Soil nitrous oxide emissions from wheat-based rotations with different types of pulse crops.

Production of agricultural crops with a low greenhouse gas (GHG) footprint is essential to mitigate the adverse effects of climate change. The inclusion of pulse crops in cereal-based rotations can enhance environmental quality by providing biologically fixed N and thereby reducing the amount of synthetic N fertilizer required for the crop rotation. The inclusion of pulse crop has the potential to reduce N2O emissions from the agricultural system in both the legume phase and the subsequent wheat phase of the rotation. However, long-term studies are necessary to thoroughly investigate N2O emissions from rotations with pulse crops, particularly in the semiarid region where pulse crops are frequently grown. In the present study, we evaluated cumulative N2O emissions and emission intensity during the rotation cycle.

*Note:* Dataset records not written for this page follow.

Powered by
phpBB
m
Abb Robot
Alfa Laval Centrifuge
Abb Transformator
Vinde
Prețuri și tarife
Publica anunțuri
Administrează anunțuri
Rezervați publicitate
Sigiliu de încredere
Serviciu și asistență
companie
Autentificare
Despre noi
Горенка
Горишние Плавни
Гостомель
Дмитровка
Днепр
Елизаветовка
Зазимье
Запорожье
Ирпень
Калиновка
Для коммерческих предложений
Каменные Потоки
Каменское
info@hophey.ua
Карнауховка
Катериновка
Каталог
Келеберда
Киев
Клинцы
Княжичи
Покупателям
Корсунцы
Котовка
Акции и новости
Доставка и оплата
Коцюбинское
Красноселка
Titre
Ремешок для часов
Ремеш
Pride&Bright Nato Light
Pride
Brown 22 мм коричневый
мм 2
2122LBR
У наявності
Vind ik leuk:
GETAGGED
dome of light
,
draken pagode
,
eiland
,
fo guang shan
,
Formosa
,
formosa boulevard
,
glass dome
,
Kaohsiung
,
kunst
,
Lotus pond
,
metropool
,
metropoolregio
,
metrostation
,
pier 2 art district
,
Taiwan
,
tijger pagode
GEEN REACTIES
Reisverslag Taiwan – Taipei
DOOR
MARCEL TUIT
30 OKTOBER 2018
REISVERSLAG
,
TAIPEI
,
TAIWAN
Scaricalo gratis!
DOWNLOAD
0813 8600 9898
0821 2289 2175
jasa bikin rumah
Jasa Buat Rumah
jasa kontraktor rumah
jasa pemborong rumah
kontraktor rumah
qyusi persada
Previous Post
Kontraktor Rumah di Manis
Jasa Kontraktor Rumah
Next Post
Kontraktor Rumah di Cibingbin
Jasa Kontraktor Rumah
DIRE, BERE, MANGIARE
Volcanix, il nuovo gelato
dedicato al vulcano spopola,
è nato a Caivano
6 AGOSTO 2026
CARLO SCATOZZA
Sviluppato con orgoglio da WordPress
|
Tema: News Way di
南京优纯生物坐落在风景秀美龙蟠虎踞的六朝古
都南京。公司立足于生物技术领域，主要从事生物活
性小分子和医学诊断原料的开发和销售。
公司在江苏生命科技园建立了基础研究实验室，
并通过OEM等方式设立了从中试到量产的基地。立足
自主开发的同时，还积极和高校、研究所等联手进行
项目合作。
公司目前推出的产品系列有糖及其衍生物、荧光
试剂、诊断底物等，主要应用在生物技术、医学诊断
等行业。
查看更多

The assessment was conducted over 4 years, during two complete 2-yr cycles of an established rotation (years 9-12), under the climatological conditions of 2018-2021. Four rotations including wheat-wheat, pea-wheat, lentil-wheat, and chickpea-wheat were selected from a trial in Swift Current, Saskatchewan (semiarid prairies/Brown Chernozem). Our experiment was subjected to below normal precipitation, with interannual variations in climate and the last 2 years (2020-21) were drier than the first two years (2018-2019). Under such climate, PW and LW demonstrated to be environmentally sustainable, always exporting the highest N in grains (133 kg N ha-1 averaged across PW and LW and cycles) and consistently achieving the lowest N2O intensity (2.8 g N2O-N per kg exported N averaged across PW and LW and cycles). Continuous wheat presented inconsistent results, with a significant reduction in exported N from years 9-10 to 11-12 (the driest cycle). Because WW also promoted the highest cumulative N2O emissions, N2O intensity over the 2-yr was always the highest for WW. The CW consistently promoted the lowest N exports and was not resilient to dry soil conditions, with 23% lower exported N in years 11-12 than in years 9-10. Hence including pulse crops with pea or lentil in the rotation reduced N2O emissions and enhanced wheat yield resiliency.